Friday, February 1, 2019

THE FIGURE THAT EATS AWAY AT ME

It's Eating Disorders Awareness Week and I gave this speech last night at an Open Mic Night event last night in Vancouver. If you know someone you think may have an eating disorder, read up on the facts, have a heart-to-heart conversation and let them know you care.

1 in 10.
That’s the number equation I grew up with.
I out of 10 people was purported to be gay or lesbian. (We didn’t have the term LGBTQ or any of its incarnations back then.)
I’d sit in my high school government class and look around. So who are the other two?
Sadly, I couldn’t even count on another one, much less two.
I was alone. 1 in 10 be damned.
And this is how I grew up. Alone. Lonely. A lost lamb in search of his flock.
That was back in East Texas. I had to move to Malibu to finally feel some camaraderie. Two hundred fifty in my year at law school. Twenty-four others then? No. Two. But two more than what I was used to.
Now I deal with another fraction: 1 in 4.
Not my math. It comes from Miami, Florida, from an organization with the acronym, NAMED: National Association for Males with Eating Disorders.
1 in 4 persons with an ED is male.
I cited my source because I figured people would doubt the prevalence. Back when I first struggled with obsessive dieting and it evolved into an eating disorder, back in the time when Karen Carpenter was the only person I’d heard of having an eating disorder, the figure I read—somewhere--was 5%. 1 in 20 people with an eating disorder was male.
Even that seemed like a stretch.
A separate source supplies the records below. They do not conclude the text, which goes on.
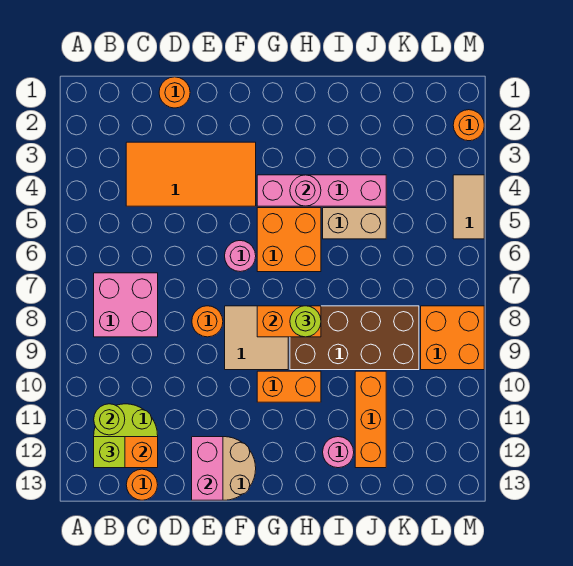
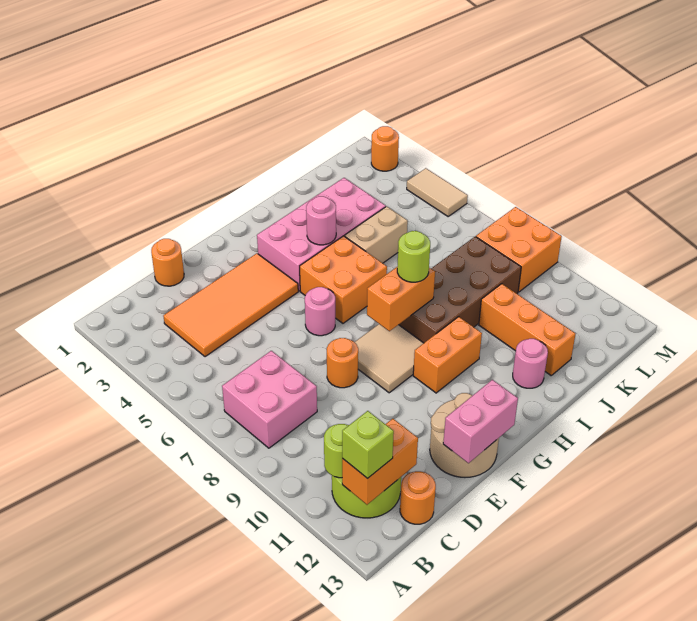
pink brick E12:E13 level 2 -> pink brick E13:F13 level 2
pink brick G4:J4 level 1 -> pink brick G3:J4 level 1

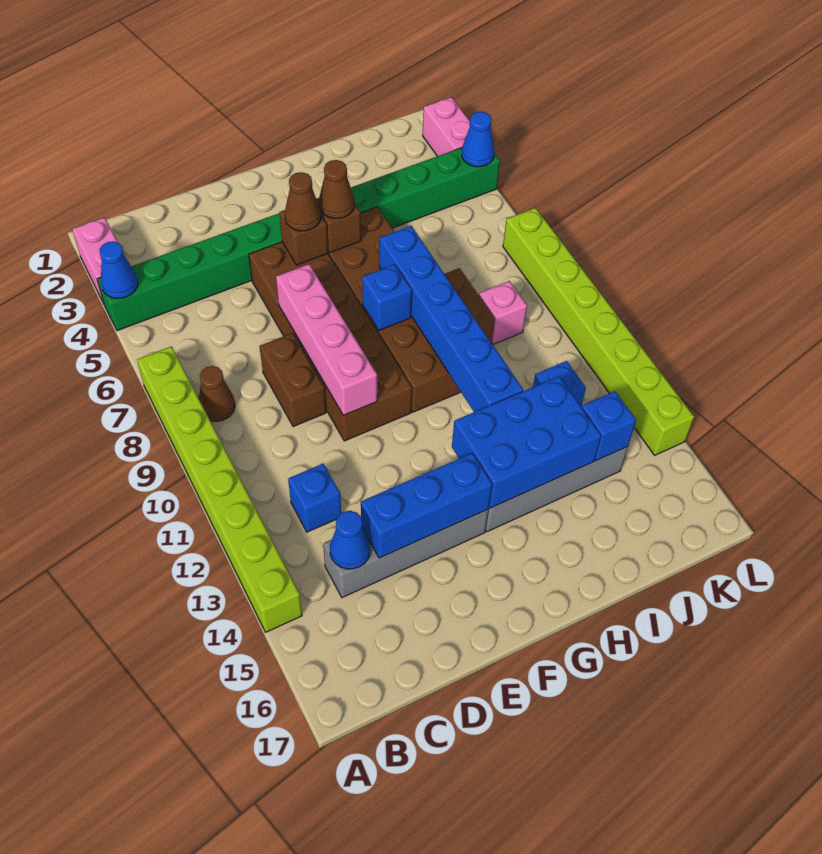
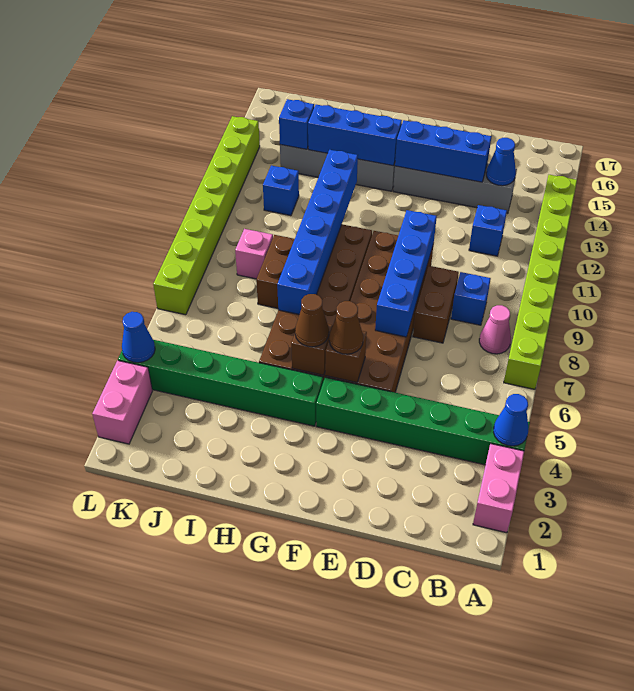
brown cone B8 level 1 -> pink cone B8 level 1
pink brick E7:E10 level 2 -> blue brick E7:E10 level 2
blue brick G8 level 2 -> blue brick C9 level 1
blue brick G13:I14 level 2 -> blue brick G14:I14 level 2

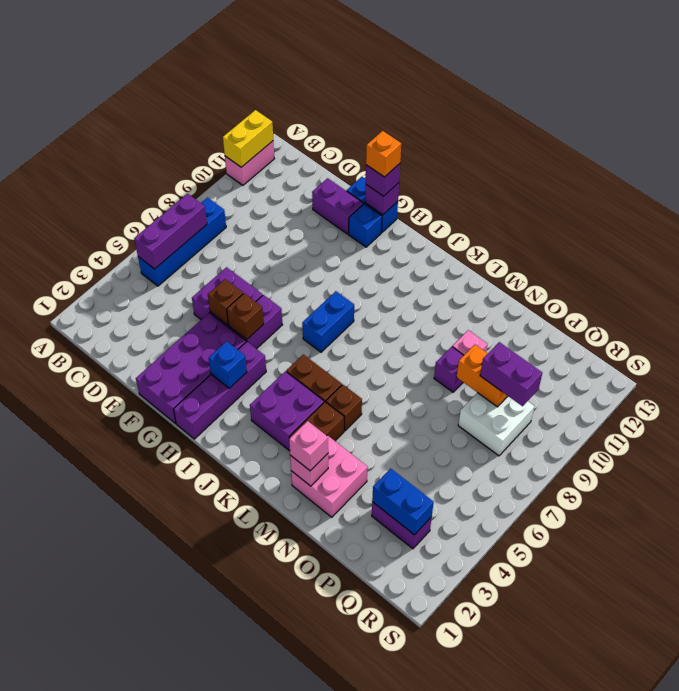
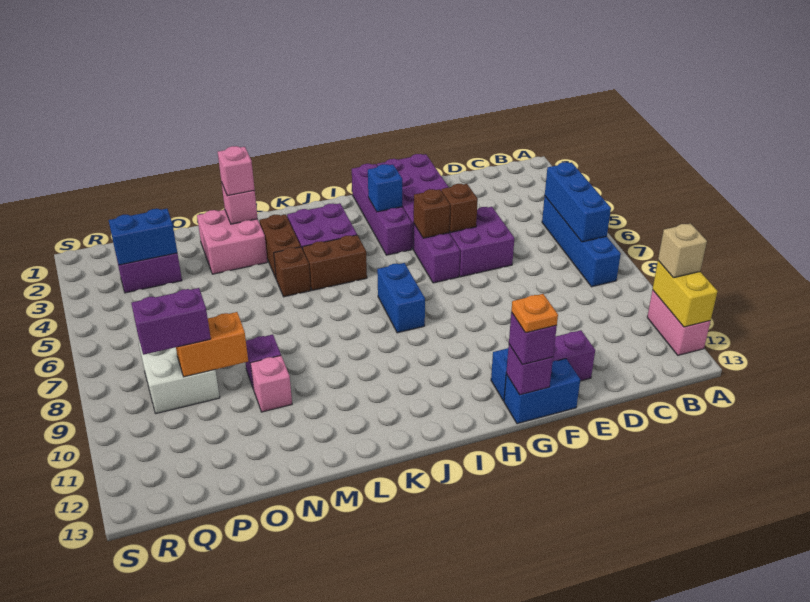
none -> tan brick A11 level 3
purple brick B5:B7 level 2 -> blue brick B5:B7 level 2
orange brick G13 level 4 -> orange plate G13 level 4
Back then, I didn’t know of any places where I’d find a room full of persons with eating disorders so I couldn’t check if 1 in 20 had any basis in reality. It seemed high. After all, as I began to read articles about eating disorders—the topic has long been of personal interest for obvious reasons—every “client”, “patient” or person with an eating disorder was given a pseudonym like Amy or Mary. Never Bob.
Really, how could it be 1 in 20?
But let me repeat the current figure: 1 in 4.
In fact, on the home page of the NAMED website, a study is cited and a range is given—25-40% of people with Eating Disorders are male.
Still, now that I am involved in eating disorder groups with Vancouver Coastal Health and with St. Paul’s Hospital, I look around and the figures don’t mesh with what I see.
I take tonight’s theme, I Wish You Knew, and rework it to what suits me and my journey: “I Wish I’d Known”. If it’s really 40%, or even 1 in 4, I wish I’d known someone else, another male struggling with an eating disorder.
The first case study involving eating disorders was in 1690 when Robert Morton considered one man and one woman with symptomatic behavior. 50/50. A nice start.
But over time, eating disorders became known as something women struggled with. It became gender stigmatized. Even as recently as a year ago, when I went through a Coastal Health orientation regarding the eating disorder program, I fought back tears—and some anger—when a PowerPoint slide showed the physical harm to the body that can occur due to an eating disorder. I couldn’t even take my usual stance of denying the facts. The body on the screen was that of a woman. Much of the harm mentioned was female-specific. My first exposure to eating disorders in a room of newbies—myself the only male—was a sense once again of being alone. Something was wrong with me for having an eating disorder. But something even greater was wrong with me for being the only guy. Last month, I completed a questionnaire for a University of British Columbia study about eating disorders. There were questions about how much I worried about my thighs. Nothing about any obsession with muscle mass. When the questionnaires and presentations slant toward one gender, it’s no wonder male cases are under reported.
I speak tonight to provide a male voice. I’m on a bit of a mission, you see. It’s often said that men are taught that they are supposed to handle things themselves. Be tough. Deal with it. It’s why many men resist going to the doctor for a physical ailment. The resistance—and denial—is even greater for mental health issues. Admitting that one needs help and actually seeking it out is even more challenging for a man when it involves a struggle associated with women or, when there’s also the perception that, if it’s a man, it’s a gay man (yes, like myself). (I can only debunk so much as I speak.)
I don’t think I’m saying anything earth-shattering. And I know there are many more poignant, more emotional speeches, recitations and performances tonight. But I ask you, if anyone should wonder how tonight went, that you include mention that there was a guy with an eating disorder who got up and spoke. It’s not about anything I said. It’s just getting the word out there. A guy with an eating disorder. Other guys need to know it’s not some freak occurrence. Because, if it really is 1 in 4—or, just imagine,...40%--then it should be clear to everyone here that there are a lot of guys out there who aren’t getting the help they need. And just knowing that is what got this extreme introvert of a guy itching to speak tonight. 1 in 4.
Where are they?

1 comment:

Rick Modien said...

Wow! The courage it must have taken to stand up and admit this in front of other people. Well done, RG. And well-written too, as always. I'm confident putting yourself out there, speaking up, will make a difference in the life of someone.